By Rep. Ryan Mackenzie (R-Lehigh/Berks)
The year 2019 has been a busy one! I have been meeting with many constituents both in Harrisburg and the district listening to their concerns and ideas. I have also been attending a great many meetings, hearings, and tours to talk with experts and expand my education on various issues. I authored several legislative measures with two of them becoming law this past year. I am also already working on new legislative proposals for 2020.
One of the new laws I authored, known as the Construction Industry Employee Verification Act, was signed into law and will take effect in 2020. This law will require employers in the construction industry to use the federal E-Verify system to ensure their new hires do not include individuals not authorized to work in the United States.
This law is needed because, unfortunately, there are many unscrupulous employers who hire individuals not authorized to work in the U.S. for their construction teams. These employers and their unfair business practices hurt workers by driving down wages, creating an unlevel playing field for other employers to compete against, and depriving government of revenue that could be used to fund programs like unemployment compensation.
Under the new law, construction employers who fail to use E-Verify when hiring new employees will have action taken against a company’s licenses that are required to do business. This will hold employers accountable for their hiring practices that take jobs away from legal citizens.
While this new law makes the use of E-Verify mandatory only for construction industry employers, I support the use of E-Verify for new hires in all industries.
One of the laws the General Assembly worked hard to get enacted in 2019 will make historic changes to our voting practices. Taking effect for the primary in April, Act 77 of 2019
allows no-excuse voting by mail up to 50 days before an election for any voter and allows disabled voters to submit a single absentee ballot application each calendar year that applies to all elections that year.
The new law also shortens the deadline to register to vote to 15 days before the election instead of 30 days and extends the deadline for absentee ballots to be received until 8 p.m. on Election Day. Previously, they were due by 5 p.m. the Friday before an election. In addition, the law eliminates straight-party ticket voting.
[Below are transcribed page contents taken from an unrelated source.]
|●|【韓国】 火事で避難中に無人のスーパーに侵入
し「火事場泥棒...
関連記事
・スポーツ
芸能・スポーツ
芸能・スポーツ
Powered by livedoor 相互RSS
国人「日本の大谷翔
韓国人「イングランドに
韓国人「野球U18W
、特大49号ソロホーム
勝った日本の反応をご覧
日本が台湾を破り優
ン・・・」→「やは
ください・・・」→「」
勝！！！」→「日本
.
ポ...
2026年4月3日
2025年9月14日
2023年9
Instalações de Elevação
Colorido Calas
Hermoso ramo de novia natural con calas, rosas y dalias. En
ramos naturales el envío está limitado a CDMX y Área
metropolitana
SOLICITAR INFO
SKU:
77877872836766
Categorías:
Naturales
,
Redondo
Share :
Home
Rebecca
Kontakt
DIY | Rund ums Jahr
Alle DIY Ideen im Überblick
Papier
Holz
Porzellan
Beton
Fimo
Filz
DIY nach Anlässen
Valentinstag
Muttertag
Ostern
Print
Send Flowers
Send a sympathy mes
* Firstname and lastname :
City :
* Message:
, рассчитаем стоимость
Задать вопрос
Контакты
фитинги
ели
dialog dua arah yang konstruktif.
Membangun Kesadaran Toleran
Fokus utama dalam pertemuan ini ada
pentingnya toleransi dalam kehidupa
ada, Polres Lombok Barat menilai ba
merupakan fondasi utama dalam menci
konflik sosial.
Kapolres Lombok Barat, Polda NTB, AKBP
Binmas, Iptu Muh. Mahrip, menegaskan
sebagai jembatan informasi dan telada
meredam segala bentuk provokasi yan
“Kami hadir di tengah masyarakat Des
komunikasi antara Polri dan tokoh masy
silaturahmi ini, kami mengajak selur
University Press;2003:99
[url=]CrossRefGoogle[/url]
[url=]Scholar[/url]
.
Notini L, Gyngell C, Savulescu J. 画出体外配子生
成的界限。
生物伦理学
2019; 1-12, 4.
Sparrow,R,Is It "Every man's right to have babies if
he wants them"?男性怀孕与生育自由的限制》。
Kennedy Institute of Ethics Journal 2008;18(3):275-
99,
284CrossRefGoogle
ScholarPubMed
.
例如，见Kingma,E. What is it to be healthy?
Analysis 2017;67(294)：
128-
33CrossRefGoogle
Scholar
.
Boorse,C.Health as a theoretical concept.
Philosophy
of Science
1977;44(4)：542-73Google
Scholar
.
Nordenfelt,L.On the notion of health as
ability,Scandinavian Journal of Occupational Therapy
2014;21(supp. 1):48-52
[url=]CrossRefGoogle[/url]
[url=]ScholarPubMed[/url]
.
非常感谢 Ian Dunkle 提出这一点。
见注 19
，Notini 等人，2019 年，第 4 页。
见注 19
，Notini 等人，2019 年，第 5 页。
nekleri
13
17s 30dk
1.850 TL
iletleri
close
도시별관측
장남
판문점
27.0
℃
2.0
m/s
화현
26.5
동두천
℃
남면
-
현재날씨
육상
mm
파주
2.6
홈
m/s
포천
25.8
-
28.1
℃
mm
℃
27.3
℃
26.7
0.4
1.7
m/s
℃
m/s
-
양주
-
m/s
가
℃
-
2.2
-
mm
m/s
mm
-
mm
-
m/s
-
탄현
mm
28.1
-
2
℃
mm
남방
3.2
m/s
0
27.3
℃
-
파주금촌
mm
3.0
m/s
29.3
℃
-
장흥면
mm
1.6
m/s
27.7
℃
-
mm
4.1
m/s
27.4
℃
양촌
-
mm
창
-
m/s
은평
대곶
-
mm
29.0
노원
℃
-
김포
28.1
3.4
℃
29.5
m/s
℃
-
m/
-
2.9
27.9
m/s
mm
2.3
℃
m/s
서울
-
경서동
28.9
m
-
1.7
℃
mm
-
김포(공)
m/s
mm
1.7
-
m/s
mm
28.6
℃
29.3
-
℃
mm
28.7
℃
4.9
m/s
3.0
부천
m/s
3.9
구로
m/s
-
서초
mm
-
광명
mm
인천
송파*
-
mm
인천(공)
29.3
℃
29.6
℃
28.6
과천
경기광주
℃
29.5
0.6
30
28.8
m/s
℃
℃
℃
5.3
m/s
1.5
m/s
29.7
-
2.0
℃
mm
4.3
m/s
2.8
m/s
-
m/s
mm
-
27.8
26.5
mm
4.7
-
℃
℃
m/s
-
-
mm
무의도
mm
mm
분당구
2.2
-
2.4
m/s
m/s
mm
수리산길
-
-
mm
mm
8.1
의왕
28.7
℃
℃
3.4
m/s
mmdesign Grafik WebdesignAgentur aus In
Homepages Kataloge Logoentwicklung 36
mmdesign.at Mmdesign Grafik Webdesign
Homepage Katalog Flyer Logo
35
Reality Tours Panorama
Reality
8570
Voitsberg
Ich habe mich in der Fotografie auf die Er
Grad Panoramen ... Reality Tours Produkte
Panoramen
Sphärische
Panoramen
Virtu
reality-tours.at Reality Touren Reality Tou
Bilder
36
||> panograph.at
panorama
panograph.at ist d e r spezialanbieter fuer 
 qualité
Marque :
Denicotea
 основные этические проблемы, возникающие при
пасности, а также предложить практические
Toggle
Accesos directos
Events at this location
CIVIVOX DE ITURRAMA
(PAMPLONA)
Finally, the law relieves some of the financial burden placed on counties when the governor suddenly decertified all voting machines in the Commonwealth, requiring their replacement in time for the 2020 elections. More specifically, the law authorizes $90 million in borrowing to provide counties with an approximately 60% reimbursement of their expenses related to upgraded voting machines.
Also new in 2019 was my selection to serve on the Council of State Governments’ (CSG) National Future of Work Task Force and as co-chair of CSG’s Eastern Regional Conference. The mission of CSG is to facilitate the exchange of ideas among state policymakers, business leaders, and the academic community. My work with CSG helps me expand my information base and bring new ideas and concepts that are working in other states back to the Commonwealth for discussion.
A piece of legislation I am currently working on for 2020 would help promote the use of a new technology, create jobs and reduce waste that ends up in landfills.
House Bill 1808
would ensure that advanced recycling and recovery technology companies have a chance to thrive and are not misclassified as solid waste producers. Advanced recycling and recovery facilities process post-use plastics into new plastics and chemicals, raw materials for manufacturing, and transportation fuels that have lower emissions than conventional fuels. Converting these resources into new materials and fuels complements existing mechanical recycling and reduces the amount of material sent to landfills.
Treating post-use plastics as raw materials for “manufacturing” and not “waste” will remove Department of Environmental Protection permitting barriers for this emerging industry and promote continued innovation and investment. The current law does not clearly classify these new technologies as manufacturing and my legislation corrects that.
This is just the tip of the iceberg of what I have been working on this year. As always, I am humbled by your support of me as your state representative and will continue to work to protect taxpayers, reform government, create jobs, and strengthen education.